The source, who had knowledge of the investigation, refused to specify the anti-Muslim statement. But he said cops told him they were looking into the exchanges as a possible motive.
The married father of two had recently been threatened by Muslim members of the Web site, said a fellow Copt and store clerk who uses the chat room.
“You’d better stop this bull—- or we are going to track you down like a chicken and kill you,” was the threat, said the clerk, who was online at the time and saw the exchange.
And voila! the guy’s family ends up on the wrong end of a couple of carving knives. Sylvia, Armanious’ would-have-been-16-year-old daughter, took “the most savage punishment,” according to the Post. The assailant “not only slit Sylvia’s throat, but also sliced a huge gash in her chest and stabbed her in the wrist, where she had a tattoo of a Coptic cross.”
And that’s one side of the story. The local police are playing down the religion angle as much as possible, arguing that it was instead a robbery gone horribly wrong. According to the Jersey Journal, the four people were bound and their deaths were the result of a loss of blood from “puncture wounds to their heads, necks, and bodies, not from slit throats as was previously reported.”
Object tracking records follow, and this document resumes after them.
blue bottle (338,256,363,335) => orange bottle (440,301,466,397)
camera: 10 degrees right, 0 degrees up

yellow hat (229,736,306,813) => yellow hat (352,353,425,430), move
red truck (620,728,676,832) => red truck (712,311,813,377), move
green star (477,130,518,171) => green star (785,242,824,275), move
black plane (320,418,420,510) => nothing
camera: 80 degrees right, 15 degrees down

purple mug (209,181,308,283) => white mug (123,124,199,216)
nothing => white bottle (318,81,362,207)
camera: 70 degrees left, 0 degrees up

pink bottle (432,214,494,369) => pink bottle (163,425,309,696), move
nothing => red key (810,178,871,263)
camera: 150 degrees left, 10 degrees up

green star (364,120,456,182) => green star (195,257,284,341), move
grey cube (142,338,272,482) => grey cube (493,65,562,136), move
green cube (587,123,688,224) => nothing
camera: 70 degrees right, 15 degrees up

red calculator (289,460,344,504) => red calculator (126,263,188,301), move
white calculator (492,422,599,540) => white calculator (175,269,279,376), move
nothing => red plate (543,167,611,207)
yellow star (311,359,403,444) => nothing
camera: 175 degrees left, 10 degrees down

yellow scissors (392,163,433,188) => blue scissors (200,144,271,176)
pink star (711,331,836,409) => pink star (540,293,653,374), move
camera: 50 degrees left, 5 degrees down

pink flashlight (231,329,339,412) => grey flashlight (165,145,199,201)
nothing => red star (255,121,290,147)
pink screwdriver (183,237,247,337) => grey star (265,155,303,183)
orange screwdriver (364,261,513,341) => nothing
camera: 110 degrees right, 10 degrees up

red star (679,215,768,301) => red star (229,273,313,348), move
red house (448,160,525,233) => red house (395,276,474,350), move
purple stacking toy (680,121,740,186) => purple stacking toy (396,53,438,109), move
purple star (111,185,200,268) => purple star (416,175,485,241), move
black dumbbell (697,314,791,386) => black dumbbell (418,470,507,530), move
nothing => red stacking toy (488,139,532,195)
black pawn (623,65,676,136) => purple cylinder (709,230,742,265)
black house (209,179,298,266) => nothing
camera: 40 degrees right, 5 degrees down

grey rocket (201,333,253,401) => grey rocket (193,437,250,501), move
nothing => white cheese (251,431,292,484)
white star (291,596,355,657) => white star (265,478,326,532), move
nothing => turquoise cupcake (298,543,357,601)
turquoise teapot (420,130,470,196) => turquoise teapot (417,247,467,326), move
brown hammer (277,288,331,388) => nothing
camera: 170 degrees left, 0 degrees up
Regarding speculation that this family of Copts was killed for their vocal religious beliefs, the local prosecutor said, “A lot of things are being reported (and) I think we have to be circumspect before assuming any motive in this case.” In the New York Times, a special agent of the FBI warned that his agency’s involvement in the investigation “does not mean that a hate crime took place.”
Some official Muslim groups have claimed that, whatever the identity of the killers, they were not acting with the moral sanction of Islam.
At the risk of pouring gasoline on a raging fire here, the evidence that has been made available to the public makes it sound very much like law enforcement, in full-spin mode, wants to sweep this one under the rug.
“Slit throats” vs. “puncture wounds to their necks”? Come on! Spokesmen for the local police have said that, contrary to the Post report, there wasn’t a lot of money or jewelry at the Armanious residence, but it is well within the realm of the possible that a wannabe jihadi would have removed these things in an attempt to throw the cops off his trail.
I should add that I abominate the very idea of hate crimes, where somehow weighing motives becomes more important than condemning actions. What could be more hateful than a murder? Why should we tack ten years on to someone’s sentence because he used a racial epithet while he was decapitating someone, or because he calls the victim a dirty infidel?
However, if we tweaked the situation a bit — say Egyptian Muslim immigrants were murdered and rabid Presbyterians were suspects — it’s hard to imagine law enforcement would be campaigning so vigorously against drawing conclusions, or that the press would by and large go along with that suggestion.